Activity → Nothing but the data below, returned exactly, should appear in the answer.

Information shown →
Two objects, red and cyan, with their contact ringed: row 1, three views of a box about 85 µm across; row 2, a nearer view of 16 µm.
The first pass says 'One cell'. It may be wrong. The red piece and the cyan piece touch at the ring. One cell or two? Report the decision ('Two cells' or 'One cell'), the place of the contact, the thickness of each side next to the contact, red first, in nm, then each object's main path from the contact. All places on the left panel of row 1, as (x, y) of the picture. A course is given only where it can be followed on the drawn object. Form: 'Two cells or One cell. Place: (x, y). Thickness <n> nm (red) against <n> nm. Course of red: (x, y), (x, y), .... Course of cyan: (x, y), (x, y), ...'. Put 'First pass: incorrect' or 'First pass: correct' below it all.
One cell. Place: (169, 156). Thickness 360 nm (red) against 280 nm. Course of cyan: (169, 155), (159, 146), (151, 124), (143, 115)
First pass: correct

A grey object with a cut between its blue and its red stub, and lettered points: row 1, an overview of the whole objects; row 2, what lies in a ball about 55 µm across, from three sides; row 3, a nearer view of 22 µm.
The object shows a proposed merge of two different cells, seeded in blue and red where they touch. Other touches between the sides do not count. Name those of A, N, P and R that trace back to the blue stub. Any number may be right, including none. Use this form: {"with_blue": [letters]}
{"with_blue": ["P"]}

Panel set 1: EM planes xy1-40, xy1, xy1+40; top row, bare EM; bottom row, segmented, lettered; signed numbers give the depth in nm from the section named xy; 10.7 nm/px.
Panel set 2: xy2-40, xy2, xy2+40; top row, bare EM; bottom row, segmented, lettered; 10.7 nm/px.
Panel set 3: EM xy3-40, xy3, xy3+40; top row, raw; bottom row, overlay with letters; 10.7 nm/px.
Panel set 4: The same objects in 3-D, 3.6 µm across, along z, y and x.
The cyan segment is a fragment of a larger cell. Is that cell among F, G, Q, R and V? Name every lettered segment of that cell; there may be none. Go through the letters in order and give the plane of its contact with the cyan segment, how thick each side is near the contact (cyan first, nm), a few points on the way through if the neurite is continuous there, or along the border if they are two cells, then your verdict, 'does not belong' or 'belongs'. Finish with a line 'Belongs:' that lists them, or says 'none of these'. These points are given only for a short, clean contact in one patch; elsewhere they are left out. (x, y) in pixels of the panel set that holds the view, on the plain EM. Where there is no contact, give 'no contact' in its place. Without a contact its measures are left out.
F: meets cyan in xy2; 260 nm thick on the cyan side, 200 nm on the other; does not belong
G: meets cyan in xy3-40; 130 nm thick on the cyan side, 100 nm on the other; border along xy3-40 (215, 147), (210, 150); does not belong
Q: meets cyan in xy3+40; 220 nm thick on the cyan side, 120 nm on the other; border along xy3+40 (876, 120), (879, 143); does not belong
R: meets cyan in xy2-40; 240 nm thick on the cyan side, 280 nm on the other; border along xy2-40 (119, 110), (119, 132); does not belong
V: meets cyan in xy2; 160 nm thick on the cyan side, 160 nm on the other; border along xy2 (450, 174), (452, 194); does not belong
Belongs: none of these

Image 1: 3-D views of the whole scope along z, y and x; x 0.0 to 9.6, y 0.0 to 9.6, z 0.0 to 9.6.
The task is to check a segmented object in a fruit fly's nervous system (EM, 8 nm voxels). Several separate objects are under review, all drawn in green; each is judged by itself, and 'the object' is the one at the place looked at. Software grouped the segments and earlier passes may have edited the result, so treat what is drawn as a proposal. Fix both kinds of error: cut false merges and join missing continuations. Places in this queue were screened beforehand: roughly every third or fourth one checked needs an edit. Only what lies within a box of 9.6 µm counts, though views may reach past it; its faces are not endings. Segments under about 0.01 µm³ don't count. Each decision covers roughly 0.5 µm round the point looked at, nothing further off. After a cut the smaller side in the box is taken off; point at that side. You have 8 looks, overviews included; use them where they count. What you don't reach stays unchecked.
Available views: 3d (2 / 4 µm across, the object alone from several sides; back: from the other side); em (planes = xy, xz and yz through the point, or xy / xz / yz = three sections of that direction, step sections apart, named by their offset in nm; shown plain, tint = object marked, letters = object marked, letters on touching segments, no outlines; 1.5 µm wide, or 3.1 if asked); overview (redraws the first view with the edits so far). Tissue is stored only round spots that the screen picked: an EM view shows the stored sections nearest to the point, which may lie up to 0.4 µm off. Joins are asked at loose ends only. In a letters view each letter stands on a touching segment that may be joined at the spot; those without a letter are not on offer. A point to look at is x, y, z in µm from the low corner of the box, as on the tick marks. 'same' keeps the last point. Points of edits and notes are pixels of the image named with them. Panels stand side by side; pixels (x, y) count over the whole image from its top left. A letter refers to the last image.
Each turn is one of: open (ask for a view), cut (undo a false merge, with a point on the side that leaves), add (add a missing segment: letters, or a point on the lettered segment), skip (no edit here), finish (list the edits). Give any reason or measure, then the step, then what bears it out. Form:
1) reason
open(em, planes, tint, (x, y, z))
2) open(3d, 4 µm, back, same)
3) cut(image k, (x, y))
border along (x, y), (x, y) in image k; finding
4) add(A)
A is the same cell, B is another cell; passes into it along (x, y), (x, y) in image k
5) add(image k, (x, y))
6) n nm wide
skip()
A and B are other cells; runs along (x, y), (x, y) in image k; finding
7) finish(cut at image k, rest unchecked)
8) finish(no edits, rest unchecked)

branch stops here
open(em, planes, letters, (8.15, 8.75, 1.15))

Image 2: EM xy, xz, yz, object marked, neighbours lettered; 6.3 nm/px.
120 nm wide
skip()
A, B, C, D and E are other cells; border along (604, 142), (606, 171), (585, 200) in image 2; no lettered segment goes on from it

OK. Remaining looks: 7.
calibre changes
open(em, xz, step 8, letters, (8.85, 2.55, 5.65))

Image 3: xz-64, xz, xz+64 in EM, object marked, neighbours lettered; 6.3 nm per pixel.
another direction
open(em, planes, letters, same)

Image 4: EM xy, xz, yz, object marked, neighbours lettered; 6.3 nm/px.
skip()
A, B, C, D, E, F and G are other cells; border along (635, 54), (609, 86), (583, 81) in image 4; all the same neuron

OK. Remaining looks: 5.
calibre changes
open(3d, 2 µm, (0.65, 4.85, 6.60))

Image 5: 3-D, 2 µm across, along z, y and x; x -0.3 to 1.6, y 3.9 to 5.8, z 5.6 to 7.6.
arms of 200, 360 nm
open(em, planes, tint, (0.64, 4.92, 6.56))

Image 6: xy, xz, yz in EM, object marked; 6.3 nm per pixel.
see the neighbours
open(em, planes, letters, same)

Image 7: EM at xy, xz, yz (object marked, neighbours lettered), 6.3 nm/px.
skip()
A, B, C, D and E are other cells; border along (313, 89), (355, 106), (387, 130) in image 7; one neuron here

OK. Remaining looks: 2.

Completed exercise →
Two objects, red and cyan, with their contact ringed: row 1, three views of a box about 85 µm across; row 2, a nearer view of 16 µm.
The first pass says 'One cell'. It may be wrong. The red piece and the cyan piece touch at the ring. One cell or two? Report the decision ('Two cells' or 'One cell'), the place of the contact, the thickness of each side next to the contact, red first, in nm, then each object's main path from the contact. All places on the left panel of row 1, as (x, y) of the picture. A course is given only where it can be followed on the drawn object. Form: 'Two cells or One cell. Place: (x, y). Thickness <n> nm (red) against <n> nm. Course of red: (x, y), (x, y), .... Course of cyan: (x, y), (x, y), ...'. Put 'First pass: incorrect' or 'First pass: correct' below it all.
One cell. Place: (169, 156). Thickness 360 nm (red) against 280 nm. Course of cyan: (169, 155), (159, 146), (151, 124), (143, 115)
First pass: correct

A grey object with a cut between its blue and its red stub, and lettered points: row 1, an overview of the whole objects; row 2, what lies in a ball about 55 µm across, from three sides; row 3, a nearer view of 22 µm.
The object shows a proposed merge of two different cells, seeded in blue and red where they touch. Other touches between the sides do not count. Name those of A, N, P and R that trace back to the blue stub. Any number may be right, including none. Use this form: {"with_blue": [letters]}
{"with_blue": ["P"]}

Panel set 1: EM planes xy1-40, xy1, xy1+40; top row, bare EM; bottom row, segmented, lettered; signed numbers give the depth in nm from the section named xy; 10.7 nm/px.
Panel set 2: xy2-40, xy2, xy2+40; top row, bare EM; bottom row, segmented, lettered; 10.7 nm/px.
Panel set 3: EM xy3-40, xy3, xy3+40; top row, raw; bottom row, overlay with letters; 10.7 nm/px.
Panel set 4: The same objects in 3-D, 3.6 µm across, along z, y and x.
The cyan segment is a fragment of a larger cell. Is that cell among F, G, Q, R and V? Name every lettered segment of that cell; there may be none. Go through the letters in order and give the plane of its contact with the cyan segment, how thick each side is near the contact (cyan first, nm), a few points on the way through if the neurite is continuous there, or along the border if they are two cells, then your verdict, 'does not belong' or 'belongs'. Finish with a line 'Belongs:' that lists them, or says 'none of these'. These points are given only for a short, clean contact in one patch; elsewhere they are left out. (x, y) in pixels of the panel set that holds the view, on the plain EM. Where there is no contact, give 'no contact' in its place. Without a contact its measures are left out.
F: meets cyan in xy2; 260 nm thick on the cyan side, 200 nm on the other; does not belong
G: meets cyan in xy3-40; 130 nm thick on the cyan side, 100 nm on the other; border along xy3-40 (215, 147), (210, 150); does not belong
Q: meets cyan in xy3+40; 220 nm thick on the cyan side, 120 nm on the other; border along xy3+40 (876, 120), (879, 143); does not belong
R: meets cyan in xy2-40; 240 nm thick on the cyan side, 280 nm on the other; border along xy2-40 (119, 110), (119, 132); does not belong
V: meets cyan in xy2; 160 nm thick on the cyan side, 160 nm on the other; border along xy2 (450, 174), (452, 194); does not belong
Belongs: none of these

Image 1: 3-D views of the whole scope along z, y and x; x 0.0 to 9.6, y 0.0 to 9.6, z 0.0 to 9.6.
The task is to check a segmented object in a fruit fly's nervous system (EM, 8 nm voxels). Several separate objects are under review, all drawn in green; each is judged by itself, and 'the object' is the one at the place looked at. Software grouped the segments and earlier passes may have edited the result, so treat what is drawn as a proposal. Fix both kinds of error: cut false merges and join missing continuations. Places in this queue were screened beforehand: roughly every third or fourth one checked needs an edit. Only what lies within a box of 9.6 µm counts, though views may reach past it; its faces are not endings. Segments under about 0.01 µm³ don't count. Each decision covers roughly 0.5 µm round the point looked at, nothing further off. After a cut the smaller side in the box is taken off; point at that side. You have 8 looks, overviews included; use them where they count. What you don't reach stays unchecked.
Available views: 3d (2 / 4 µm across, the object alone from several sides; back: from the other side); em (planes = xy, xz and yz through the point, or xy / xz / yz = three sections of that direction, step sections apart, named by their offset in nm; shown plain, tint = object marked, letters = object marked, letters on touching segments, no outlines; 1.5 µm wide, or 3.1 if asked); overview (redraws the first view with the edits so far). Tissue is stored only round spots that the screen picked: an EM view shows the stored sections nearest to the point, which may lie up to 0.4 µm off. Joins are asked at loose ends only. In a letters view each letter stands on a touching segment that may be joined at the spot; those without a letter are not on offer. A point to look at is x, y, z in µm from the low corner of the box, as on the tick marks. 'same' keeps the last point. Points of edits and notes are pixels of the image named with them. Panels stand side by side; pixels (x, y) count over the whole image from its top left. A letter refers to the last image.
Each turn is one of: open (ask for a view), cut (undo a false merge, with a point on the side that leaves), add (add a missing segment: letters, or a point on the lettered segment), skip (no edit here), finish (list the edits). Give any reason or measure, then the step, then what bears it out. Form:
1) reason
open(em, planes, tint, (x, y, z))
2) open(3d, 4 µm, back, same)
3) cut(image k, (x, y))
border along (x, y), (x, y) in image k; finding
4) add(A)
A is the same cell, B is another cell; passes into it along (x, y), (x, y) in image k
5) add(image k, (x, y))
6) n nm wide
skip()
A and B are other cells; runs along (x, y), (x, y) in image k; finding
7) finish(cut at image k, rest unchecked)
8) finish(no edits, rest unchecked)

branch stops here
open(em, planes, letters, (8.15, 8.75, 1.15))

Image 2: EM xy, xz, yz, object marked, neighbours lettered; 6.3 nm/px.
120 nm wide
skip()
A, B, C, D and E are other cells; border along (604, 142), (606, 171), (585, 200) in image 2; no lettered segment goes on from it

OK. Remaining looks: 7.
calibre changes
open(em, xz, step 8, letters, (8.85, 2.55, 5.65))

Image 3: xz-64, xz, xz+64 in EM, object marked, neighbours lettered; 6.3 nm per pixel.
another direction
open(em, planes, letters, same)

Image 4: EM xy, xz, yz, object marked, neighbours lettered; 6.3 nm/px.
skip()
A, B, C, D, E, F and G are other cells; border along (635, 54), (609, 86), (583, 81) in image 4; all the same neuron

OK. Remaining looks: 5.
calibre changes
open(3d, 2 µm, (0.65, 4.85, 6.60))

Image 5: 3-D, 2 µm across, along z, y and x; x -0.3 to 1.6, y 3.9 to 5.8, z 5.6 to 7.6.
arms of 200, 360 nm
open(em, planes, tint, (0.64, 4.92, 6.56))

Image 6: xy, xz, yz in EM, object marked; 6.3 nm per pixel.
see the neighbours
open(em, planes, letters, same)

Image 7: EM at xy, xz, yz (object marked, neighbours lettered), 6.3 nm/px.
skip()
A, B, C, D and E are other cells; border along (313, 89), (355, 106), (387, 130) in image 7; one neuron here

OK. Remaining looks: 2.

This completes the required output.